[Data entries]

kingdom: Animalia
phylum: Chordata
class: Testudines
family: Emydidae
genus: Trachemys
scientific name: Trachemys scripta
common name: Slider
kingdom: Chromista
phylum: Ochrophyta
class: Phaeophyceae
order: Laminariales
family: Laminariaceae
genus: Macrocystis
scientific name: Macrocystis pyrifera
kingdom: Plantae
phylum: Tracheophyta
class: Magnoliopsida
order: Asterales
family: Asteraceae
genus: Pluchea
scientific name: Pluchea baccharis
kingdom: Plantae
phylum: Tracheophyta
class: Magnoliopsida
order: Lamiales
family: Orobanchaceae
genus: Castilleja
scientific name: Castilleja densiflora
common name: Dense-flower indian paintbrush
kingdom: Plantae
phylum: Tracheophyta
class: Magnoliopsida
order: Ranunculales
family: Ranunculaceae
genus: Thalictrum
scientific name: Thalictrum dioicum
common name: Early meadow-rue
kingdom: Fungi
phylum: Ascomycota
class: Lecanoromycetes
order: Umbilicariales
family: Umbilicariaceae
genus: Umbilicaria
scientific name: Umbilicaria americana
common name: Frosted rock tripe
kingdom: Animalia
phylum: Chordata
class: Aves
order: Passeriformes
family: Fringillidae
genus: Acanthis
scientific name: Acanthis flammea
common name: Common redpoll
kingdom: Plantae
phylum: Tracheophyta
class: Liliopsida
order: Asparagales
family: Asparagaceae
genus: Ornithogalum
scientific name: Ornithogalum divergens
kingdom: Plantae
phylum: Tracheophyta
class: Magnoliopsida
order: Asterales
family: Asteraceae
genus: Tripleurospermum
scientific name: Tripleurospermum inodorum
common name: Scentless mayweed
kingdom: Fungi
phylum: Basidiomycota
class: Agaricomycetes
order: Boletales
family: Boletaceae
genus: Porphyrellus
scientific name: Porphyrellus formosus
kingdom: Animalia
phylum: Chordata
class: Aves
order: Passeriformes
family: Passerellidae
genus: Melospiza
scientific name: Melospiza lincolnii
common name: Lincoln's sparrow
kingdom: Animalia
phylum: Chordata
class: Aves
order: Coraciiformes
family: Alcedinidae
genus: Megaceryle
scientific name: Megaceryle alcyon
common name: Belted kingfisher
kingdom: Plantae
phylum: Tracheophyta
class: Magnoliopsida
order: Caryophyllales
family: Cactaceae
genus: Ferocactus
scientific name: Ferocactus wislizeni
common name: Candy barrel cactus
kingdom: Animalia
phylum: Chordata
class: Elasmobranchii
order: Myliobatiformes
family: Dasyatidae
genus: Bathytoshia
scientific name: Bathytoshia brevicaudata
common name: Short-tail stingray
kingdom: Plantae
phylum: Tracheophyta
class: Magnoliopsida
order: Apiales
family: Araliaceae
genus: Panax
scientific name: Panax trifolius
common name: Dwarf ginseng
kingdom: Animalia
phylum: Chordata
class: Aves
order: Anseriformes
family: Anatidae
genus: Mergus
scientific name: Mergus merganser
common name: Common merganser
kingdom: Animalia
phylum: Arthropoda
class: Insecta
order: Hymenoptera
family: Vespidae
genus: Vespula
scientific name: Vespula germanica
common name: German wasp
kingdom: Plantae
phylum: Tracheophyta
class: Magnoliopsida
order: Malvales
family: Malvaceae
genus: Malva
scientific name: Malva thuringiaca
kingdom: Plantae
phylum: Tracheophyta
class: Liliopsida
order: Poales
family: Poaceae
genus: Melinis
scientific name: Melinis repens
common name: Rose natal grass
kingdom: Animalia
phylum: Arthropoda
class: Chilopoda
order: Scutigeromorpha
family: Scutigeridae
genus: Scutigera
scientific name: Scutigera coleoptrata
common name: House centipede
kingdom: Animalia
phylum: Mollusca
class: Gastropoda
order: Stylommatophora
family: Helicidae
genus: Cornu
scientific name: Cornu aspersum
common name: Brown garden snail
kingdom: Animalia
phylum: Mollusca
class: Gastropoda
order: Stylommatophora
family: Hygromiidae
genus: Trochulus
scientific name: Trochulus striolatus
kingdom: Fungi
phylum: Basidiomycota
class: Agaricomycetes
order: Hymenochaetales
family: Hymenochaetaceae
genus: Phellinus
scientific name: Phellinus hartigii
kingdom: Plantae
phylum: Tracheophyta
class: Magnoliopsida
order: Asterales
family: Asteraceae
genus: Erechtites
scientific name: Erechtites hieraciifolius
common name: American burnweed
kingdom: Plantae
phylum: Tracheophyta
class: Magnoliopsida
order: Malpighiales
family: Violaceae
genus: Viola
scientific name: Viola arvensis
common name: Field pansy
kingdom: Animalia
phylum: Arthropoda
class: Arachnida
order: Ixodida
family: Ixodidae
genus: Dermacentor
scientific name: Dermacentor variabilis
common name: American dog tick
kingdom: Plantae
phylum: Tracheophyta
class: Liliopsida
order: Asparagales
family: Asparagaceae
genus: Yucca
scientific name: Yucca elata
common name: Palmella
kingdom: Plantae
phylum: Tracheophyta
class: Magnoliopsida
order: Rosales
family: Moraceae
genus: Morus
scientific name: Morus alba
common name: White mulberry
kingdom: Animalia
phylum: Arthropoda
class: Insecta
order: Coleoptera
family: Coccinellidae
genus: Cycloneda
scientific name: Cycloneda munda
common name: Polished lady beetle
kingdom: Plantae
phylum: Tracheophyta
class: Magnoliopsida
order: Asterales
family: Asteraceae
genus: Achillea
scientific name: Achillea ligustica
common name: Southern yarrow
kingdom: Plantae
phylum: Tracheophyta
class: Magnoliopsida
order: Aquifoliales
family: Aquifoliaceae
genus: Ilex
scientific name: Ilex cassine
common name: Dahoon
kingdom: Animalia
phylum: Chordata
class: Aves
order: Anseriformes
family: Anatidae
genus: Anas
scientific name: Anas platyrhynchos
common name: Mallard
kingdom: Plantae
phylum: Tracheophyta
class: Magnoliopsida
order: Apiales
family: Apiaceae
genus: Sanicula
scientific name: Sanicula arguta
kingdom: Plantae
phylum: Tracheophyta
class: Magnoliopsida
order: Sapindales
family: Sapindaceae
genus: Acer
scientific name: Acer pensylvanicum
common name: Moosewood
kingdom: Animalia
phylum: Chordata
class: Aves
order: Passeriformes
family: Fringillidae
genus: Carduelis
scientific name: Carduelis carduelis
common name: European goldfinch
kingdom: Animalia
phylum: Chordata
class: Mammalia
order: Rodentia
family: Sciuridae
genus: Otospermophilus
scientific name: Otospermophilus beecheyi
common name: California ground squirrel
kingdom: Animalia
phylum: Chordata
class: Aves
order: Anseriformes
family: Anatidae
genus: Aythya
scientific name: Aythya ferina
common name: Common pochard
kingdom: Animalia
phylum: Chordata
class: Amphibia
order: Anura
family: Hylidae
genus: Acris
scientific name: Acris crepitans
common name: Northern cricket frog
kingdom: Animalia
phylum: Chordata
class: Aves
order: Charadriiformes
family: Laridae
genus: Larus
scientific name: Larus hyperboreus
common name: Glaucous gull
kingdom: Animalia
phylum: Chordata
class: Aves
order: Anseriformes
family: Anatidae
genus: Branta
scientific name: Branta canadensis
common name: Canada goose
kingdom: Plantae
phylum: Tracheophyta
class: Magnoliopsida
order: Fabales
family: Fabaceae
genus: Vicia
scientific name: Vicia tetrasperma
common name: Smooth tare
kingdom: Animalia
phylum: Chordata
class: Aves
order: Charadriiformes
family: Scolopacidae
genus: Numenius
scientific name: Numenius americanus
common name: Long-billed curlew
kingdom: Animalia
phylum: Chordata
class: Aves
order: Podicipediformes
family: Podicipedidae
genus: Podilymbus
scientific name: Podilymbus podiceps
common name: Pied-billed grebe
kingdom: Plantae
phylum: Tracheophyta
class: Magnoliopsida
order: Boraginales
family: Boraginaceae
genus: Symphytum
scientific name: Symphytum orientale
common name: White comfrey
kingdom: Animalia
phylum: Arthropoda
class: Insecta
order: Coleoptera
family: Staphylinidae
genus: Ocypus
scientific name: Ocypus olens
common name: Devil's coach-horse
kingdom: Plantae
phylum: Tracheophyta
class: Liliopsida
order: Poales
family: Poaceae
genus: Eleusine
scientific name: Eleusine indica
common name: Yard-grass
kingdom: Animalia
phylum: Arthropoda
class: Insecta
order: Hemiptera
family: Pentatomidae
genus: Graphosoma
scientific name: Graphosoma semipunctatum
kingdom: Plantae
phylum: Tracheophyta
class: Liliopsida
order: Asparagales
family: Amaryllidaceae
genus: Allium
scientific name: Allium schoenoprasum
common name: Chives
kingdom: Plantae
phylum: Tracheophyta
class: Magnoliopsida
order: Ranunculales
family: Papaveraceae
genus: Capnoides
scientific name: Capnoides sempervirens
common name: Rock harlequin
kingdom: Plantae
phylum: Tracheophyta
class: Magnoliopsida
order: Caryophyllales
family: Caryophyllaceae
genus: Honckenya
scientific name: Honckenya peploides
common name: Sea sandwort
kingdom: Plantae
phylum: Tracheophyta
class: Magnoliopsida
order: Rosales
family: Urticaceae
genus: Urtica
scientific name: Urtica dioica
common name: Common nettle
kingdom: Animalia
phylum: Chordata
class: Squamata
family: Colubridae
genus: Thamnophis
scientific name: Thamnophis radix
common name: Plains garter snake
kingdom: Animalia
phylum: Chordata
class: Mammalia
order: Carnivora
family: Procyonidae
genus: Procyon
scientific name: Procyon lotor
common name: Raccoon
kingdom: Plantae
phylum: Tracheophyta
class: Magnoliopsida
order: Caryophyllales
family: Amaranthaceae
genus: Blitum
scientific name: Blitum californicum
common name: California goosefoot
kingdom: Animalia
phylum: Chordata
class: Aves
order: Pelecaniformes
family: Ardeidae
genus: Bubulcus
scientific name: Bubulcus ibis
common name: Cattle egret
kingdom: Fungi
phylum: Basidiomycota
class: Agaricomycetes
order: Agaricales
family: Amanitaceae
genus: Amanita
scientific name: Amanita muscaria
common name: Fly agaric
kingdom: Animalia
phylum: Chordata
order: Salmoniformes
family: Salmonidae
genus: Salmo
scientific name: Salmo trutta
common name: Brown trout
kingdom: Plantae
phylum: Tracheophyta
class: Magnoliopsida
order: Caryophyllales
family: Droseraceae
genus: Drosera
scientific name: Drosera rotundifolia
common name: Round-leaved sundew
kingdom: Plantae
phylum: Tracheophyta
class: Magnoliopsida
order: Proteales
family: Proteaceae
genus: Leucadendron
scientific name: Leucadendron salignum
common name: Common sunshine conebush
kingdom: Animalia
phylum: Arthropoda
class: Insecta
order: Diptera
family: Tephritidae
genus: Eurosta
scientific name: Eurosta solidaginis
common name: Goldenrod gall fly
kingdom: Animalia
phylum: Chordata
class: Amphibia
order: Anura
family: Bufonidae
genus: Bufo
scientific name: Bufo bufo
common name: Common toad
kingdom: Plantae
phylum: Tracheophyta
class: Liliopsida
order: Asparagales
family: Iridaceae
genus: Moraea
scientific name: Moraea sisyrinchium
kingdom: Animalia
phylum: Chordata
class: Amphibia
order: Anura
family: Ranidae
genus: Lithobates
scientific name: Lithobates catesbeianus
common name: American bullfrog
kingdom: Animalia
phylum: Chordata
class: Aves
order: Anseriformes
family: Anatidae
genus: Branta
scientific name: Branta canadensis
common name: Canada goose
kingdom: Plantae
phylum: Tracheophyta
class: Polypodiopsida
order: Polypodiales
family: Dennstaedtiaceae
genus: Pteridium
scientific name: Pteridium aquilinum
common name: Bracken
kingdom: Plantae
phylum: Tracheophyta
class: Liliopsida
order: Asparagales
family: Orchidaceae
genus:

§ The problem:
Starting at the first row and ending at the line containing "genus: Umbilicaria", render those rows as a two-column CSV with the columns "field" and "value". Give one line per row, put each field in quotation marks, and replace any line breaks with spaces.

§ The reply:
field,value
"kingdom:","Animalia"
"phylum:","Chordata"
"class:","Testudines"
"family:","Emydidae"
"genus:","Trachemys"
"scientific name:","Trachemys scripta"
"common name:","Slider"
"kingdom:","Chromista"
"phylum:","Ochrophyta"
"class:","Phaeophyceae"
"order:","Laminariales"
"family:","Laminariaceae"
"genus:","Macrocystis"
"scientific name:","Macrocystis pyrifera"
"kingdom:","Plantae"
"phylum:","Tracheophyta"
"class:","Magnoliopsida"
"order:","Asterales"
"family:","Asteraceae"
"genus:","Pluchea"
"scientific name:","Pluchea baccharis"
"kingdom:","Plantae"
"phylum:","Tracheophyta"
"class:","Magnoliopsida"
"order:","Lamiales"
"family:","Orobanchaceae"
"genus:","Castilleja"
"scientific name:","Castilleja densiflora"
"common name:","Dense-flower indian paintbrush"
"kingdom:","Plantae"
"phylum:","Tracheophyta"
"class:","Magnoliopsida"
"order:","Ranunculales"
"family:","Ranunculaceae"
"genus:","Thalictrum"
"scientific name:","Thalictrum dioicum"
"common name:","Early meadow-rue"
"kingdom:","Fungi"
"phylum:","Ascomycota"
"class:","Lecanoromycetes"
"order:","Umbilicariales"
"family:","Umbilicariaceae"
"genus:","Umbilicaria"